Foi de maneira brutal que o Brasil perdeu um de seus melhores cineastas.
Eduardo Coutinho, assassinado no domingo passado, aos 80 anos, foi responsável por elevar o documentário a um dos gêneros fundamentais do cinema nacional contemporâneo, funcionando como um dos motores de reflexão sobre a linguagem cinematográfica entre nós.
Vladimir Safatle
Filmes como “Cabra Marcado para Morrer” (1985), “Edifício Master” (2002), “Peões” (2004) e “Jogo de Cena” (2007) são, certamente, algumas das melhores obras cinematográficas produzidas no Brasil.
Emblemática é a dinâmica interna que gerou “Cabra Marcado para Morrer”.

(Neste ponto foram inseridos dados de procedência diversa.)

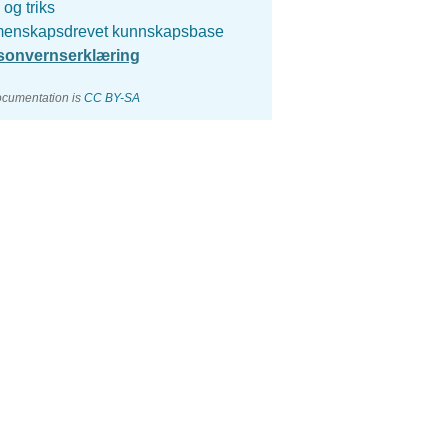
 og triks
enskapsdrevet kunnskapsbase
sonvernserklæring
ocumentation is
CC BY-SA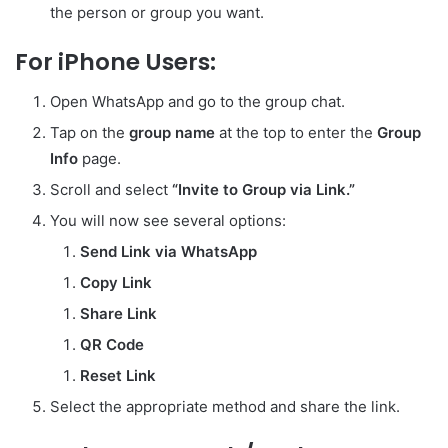
the person or group you want.
For iPhone Users:
Open WhatsApp and go to the group chat.
Tap on the
group name
at the top to enter the
Group
Info
page.
Scroll and select
“Invite to Group via Link.”
You will now see several options:
Send Link via WhatsApp
Copy Link
Share Link
QR Code
Reset Link
Select the appropriate method and share the link.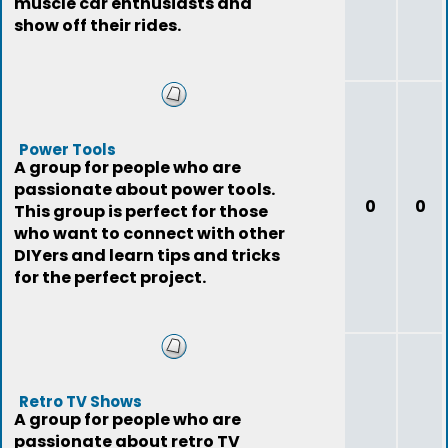
muscle car enthusiasts and
show off their rides.
Power Tools
A group for people who are
passionate about power tools.
0
0
This group is perfect for those
who want to connect with other
DIYers and learn tips and tricks
for the perfect project.
Retro TV Shows
A group for people who are
passionate about retro TV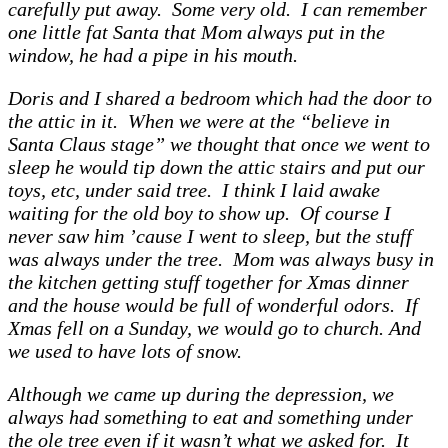
carefully put away. Some very old. I can remember
one little fat Santa that Mom always put in the
window, he had a pipe in his mouth.
Doris and I shared a bedroom which had the door to
the attic in it. When we were at the “believe in
Santa Claus stage” we thought that once we went to
sleep he would tip down the attic stairs and put our
toys, etc, under said tree. I think I laid awake
waiting for the old boy to show up. Of course I
never saw him ’cause I went to sleep, but the stuff
was always under the tree. Mom was always busy in
the kitchen getting stuff together for Xmas dinner
and the house would be full of wonderful odors. If
Xmas fell on a Sunday, we would go to church. And
we used to have lots of snow.
Although we came up during the depression, we
always had something to eat and something under
the ole tree even if it wasn’t what we asked for. It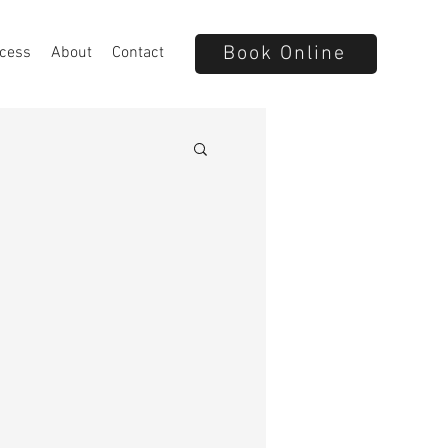
Book Online
cess
About
Contact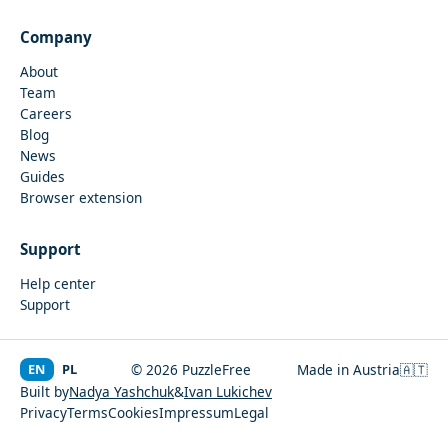
Company
About
Team
Careers
Blog
News
Guides
Browser extension
Support
Help center
Support
EN
PL
© 2026 PuzzleFree
Made in Austria
🇦🇹
Built by
Nadya Yashchuk
&
Ivan Lukichev
Privacy
Terms
Cookies
Impressum
Legal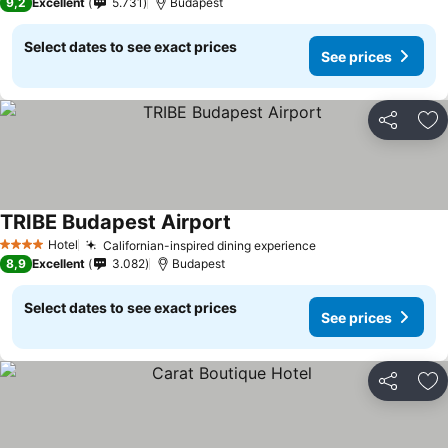
9,2
Excellent
5.731
Budapest
Select dates to see exact prices
See prices
Share
Ad
TRIBE Budapest Airport
Hotel
Californian-inspired dining experience
4 Stars
8,9
Excellent
3.082
Budapest
Select dates to see exact prices
See prices
Share
Ad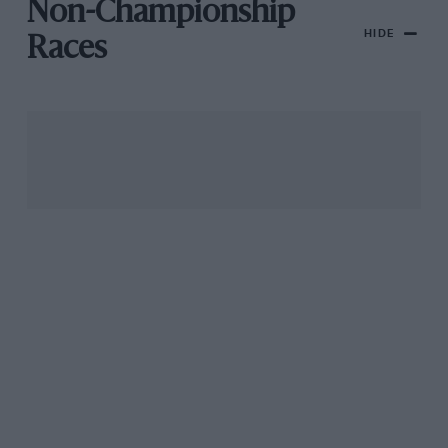
Non-Championship
HIDE
Races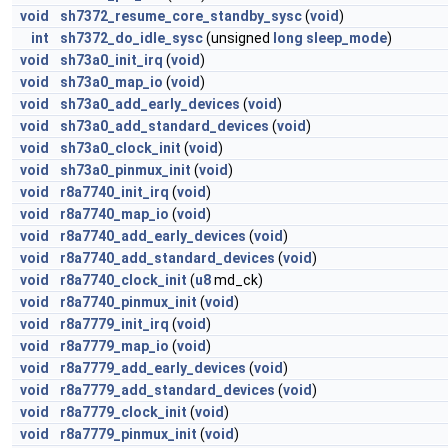
void
sh7372_resume_core_standby_sysc
(
void
)
int
sh7372_do_idle_sysc
(unsigned
long
sleep_mode
)
void
sh73a0_init_irq
(
void
)
void
sh73a0_map_io
(
void
)
void
sh73a0_add_early_devices
(
void
)
void
sh73a0_add_standard_devices
(
void
)
void
sh73a0_clock_init
(
void
)
void
sh73a0_pinmux_init
(
void
)
void
r8a7740_init_irq
(
void
)
void
r8a7740_map_io
(
void
)
void
r8a7740_add_early_devices
(
void
)
void
r8a7740_add_standard_devices
(
void
)
void
r8a7740_clock_init
(
u8
md_ck)
void
r8a7740_pinmux_init
(
void
)
void
r8a7779_init_irq
(
void
)
void
r8a7779_map_io
(
void
)
void
r8a7779_add_early_devices
(
void
)
void
r8a7779_add_standard_devices
(
void
)
void
r8a7779_clock_init
(
void
)
void
r8a7779_pinmux_init
(
void
)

Em 1964, Coutinho começa a filmar a história do assassinato de João Pedro Teixeira, um dos líderes das Ligas Camponesas. Semanas depois do início da filmagem, o golpe militar eclode, vários membros de sua equipe são presos e o filme desaparece. Em 1981, os negativos são reencontrados e Coutinho decide continuar o projeto, mas agora na forma de um documentário que retraça a trajetória da viúva de Teixeira e de seus filhos.
Nessa mudança, da ficção para o documentário, cria-se um dos filmes mais fortes a respeito da experiência subjetiva de viver em uma ditadura militar. Seu tempo não é o tempo dos fatos a serem descobertos ou das ficções narradas. Ele é o tempo do filme que interfere no presente e desencadeia elaborações que, até então, não puderam ser feitas.
Sua matéria-prima é o silêncio, o filme perdido, a vida cortada e a transformação do que se corta, do que se perde em um novo arranjo.
De certa forma, essa é a tônica de outro documentário maior produzido por Coutinho, a saber, “Peões”. Seu assunto são as grandes greves do ABC paulista, nos anos 70.
Greves que, a princípio, fracassaram, já que as reivindicações centrais dos trabalhadores não foram contempladas. Mas, ao contar a história de vários personagens “menores” da época, cujos nomes não foram parar nos livros de história, Coutinho consegue mostrar a transformação pela qual sujeitos passam ao viver um acontecimento ou, se quisermos, como sujeitos são produzidos por sua fidelidade a acontecimentos. Mais do que fatos, seu documentário mostra aquilo que o filósofo francês Gilles Deleuze (1925-1995) um dia nomeou de “o devir revolucionário das pessoas”.
Dessa maneira, os documentários de Eduardo Coutinho quebraram a dicotomia entre fato e ficção para instaurar uma categoria singular. Uma categoria performativa da produção, das imagens que produzem o que filmam.
Talvez não tenha sido por outra razão que, graças a obras como as dele, algumas das mais belas páginas da história do cinema nacional foram escritas.
*Artigo publicado originalmente na edição desta terça-feira (04) do jornal Folha de São Paulo.